*Supplied passage*
════════════════════

This study analyses the composition of the TOP 100 Bitcoin wallets and gives an idea of motives of the market leaders when buying Bitcoin.
Bitcoin’s blockchain technology makes it possible to see all the transactions in the world as well as to track the largest crypto currency players on the market. Having analyzed their trading behavior, we are getting closer to understanding the motives which drive the owners of the richest Bitcoin wallets.
In particular, this study focuses on the analysis of:
– the composition of the TOP 100 Bitcoin wallets;
– motives of the market leaders when buying Bitcoin;
– the moments of time in which the transactions were made.
Data for the study was prepared as a result of manual collection through sites – information aggregators for Bitcoin based on blockchain technology.
Figure 1. Bitcoin distribution between wallets
The distribution of this asset between the addresses brings you to the following conclusions:
– TOP 100 addresses (0.0004% of all addresses) contain on their accounts 20% of all issued Bitcoins;
– 4% of addresses contain 96% of Bitcoins (16,307,088) on their accounts;
– 20 080 934 addresses contain slightly less than 700 000 Bitcoins.
At first glance, the big players own most of coins. A detailed analysis of the TOP 100 wallets shows that some of them were not active for over 5 years.
Figure 2. Bitcoin distribution between TOP 100 wallets
The following data-driven conclusions can be drawn about inactive wallets:
- among the TOP 100 wallets 12 are idle for more than 5 years;
- the total amount on their accounts is ~ 200 000 Bitcoins, which is equivalent to 10% of the total capitalization of the TOP 100 addresses;
- the first replenishment was noted in early April 2010, the latest – in early May 2011;
- these addresses belong to the first Bitcoin developers and miners.

════════════════════

*Entries supplied*
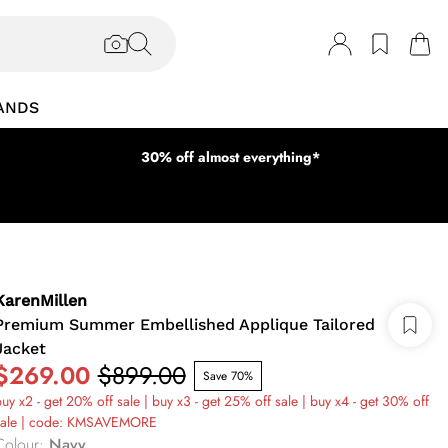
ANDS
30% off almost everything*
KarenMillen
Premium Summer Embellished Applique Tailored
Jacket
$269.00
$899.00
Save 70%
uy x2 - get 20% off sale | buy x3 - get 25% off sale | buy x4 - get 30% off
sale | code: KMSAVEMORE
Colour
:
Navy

════════════════════

*Tasks for this exercise*
1) Print every line of the records, the clothing store page text, with no change, leaving out the picture.
2) Carry on the Bitcoin wallet study from the point where it stops.
The records have no connection to the Bitcoin wallet study.

*Per-task outputs*
1)
ANDS
30% off almost everything*
KarenMillen
Premium Summer Embellished Applique Tailored
Jacket
$269.00
$899.00
Save 70%
uy x2 - get 20% off sale | buy x3 - get 25% off sale | buy x4 - get 30% off
sale | code: KMSAVEMORE
Colour
:
Navy

2)
Classification of owners of TOP 100 addresses
Figure 3. Distribution of TOP 100 addresses by category
The analysis of the Bitcoin buying charts by those TOP 100 addresses allowed to divide them into several groups:
- First “whales”:
- this group includes the owners of wallets, which were the first to buy Bitcoin in 2014-2015;
- they conducted 2-3 purchases for several tens of thousands of Bitcoins;
- a coin is held in wallets and does not produce any speculative actions;
- they check their wallet several times during the year;
- there is coordination of actions when buying Bitcoin.
This group includes the owners of the 20 most “rich” addresses.
- The ones ahead of the hype:
- owners of these wallets bought Bitcoin in 2016 – 2017;
- they bought Bitcoin for less than $ 3,000 – $ 4,000;
- they keep the coins and continue to buy in during each significant drawdown of the market;
- they are active market participants;
- they check their wallets several times a month.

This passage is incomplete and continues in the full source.